This paper is a good starting point for both learners and practitioners in the fields of algorithmic trading, portfolio management, order execution, market making, and even reinforcement learning (RL), as they launch their deep dives into the interactions of those fields. Tables 3, 4, 5, and 6 summarize significant results published over the last two decades. Those tables include extensive information about RL algos, data sources, asset types, markets, and data frequencies.
RL using approximation methods is a tool that can take advantage of deep learning when the environment is not differentiable. The financial market is a perfect domain to test whether RL agents can effectively automate the tasks, and results can be extended to other areas.
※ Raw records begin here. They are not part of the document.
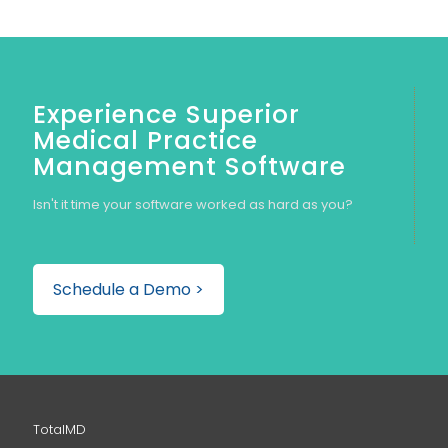
Experience Superior
Medical Practice
Management Software
Isn't it time your software worked as hard as you?
Schedule a Demo >
TotalMD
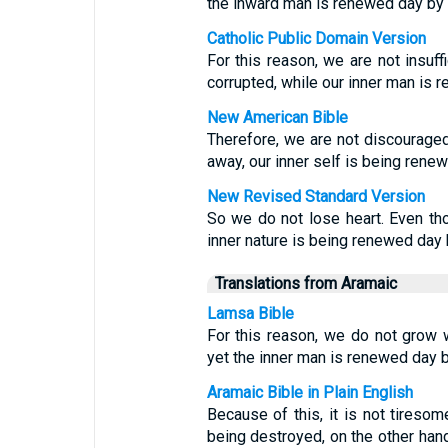
the inward man is renewed day by 
Catholic Public Domain Version
For this reason, we are not insuffi
corrupted, while our inner man is 
New American Bible
Therefore, we are not discouraged;
away, our inner self is being rene
New Revised Standard Version
So we do not lose heart. Even tho
inner nature is being renewed day 
Translations from Aramaic
Lamsa Bible
For this reason, we do not grow 
yet the inner man is renewed day b
Aramaic Bible in Plain English
Because of this, it is not tiresom
being destroyed, on the other hand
Table 3 shows many top-level choices of available RL algos and related publications. Even though the tables (including Table 4 summarizing RL in the field of algo-trading) do not include any performance information, Section 5.2 includes some. However, wording like “great performance” could be improved by quantitative information. Section 5.3 (with Table 5) describes RL results in portfolio management, including the recent development of transformer-based RL (relation-aware transformers). Institutional traders will find Sections 5.4 (with Table 6) and 5.5 (with Table 7) interesting for their descriptions of order execution and market making using RL, including their limitations in real life. Section 6 provides ideas for future research and addresses the need for baselines so that performance can be compared.
Section 1 claims that RL is an emerging field in ML. This could be true for deep-learning-based RL; however, Sutton and Barto’s important book on RL was published back in 1998 [1]. Before that, RL grew under the umbrella of adaptive control. Section 2.2 has a minor typographical error in its definition of a short position: “buys” and “sells” are interchanged.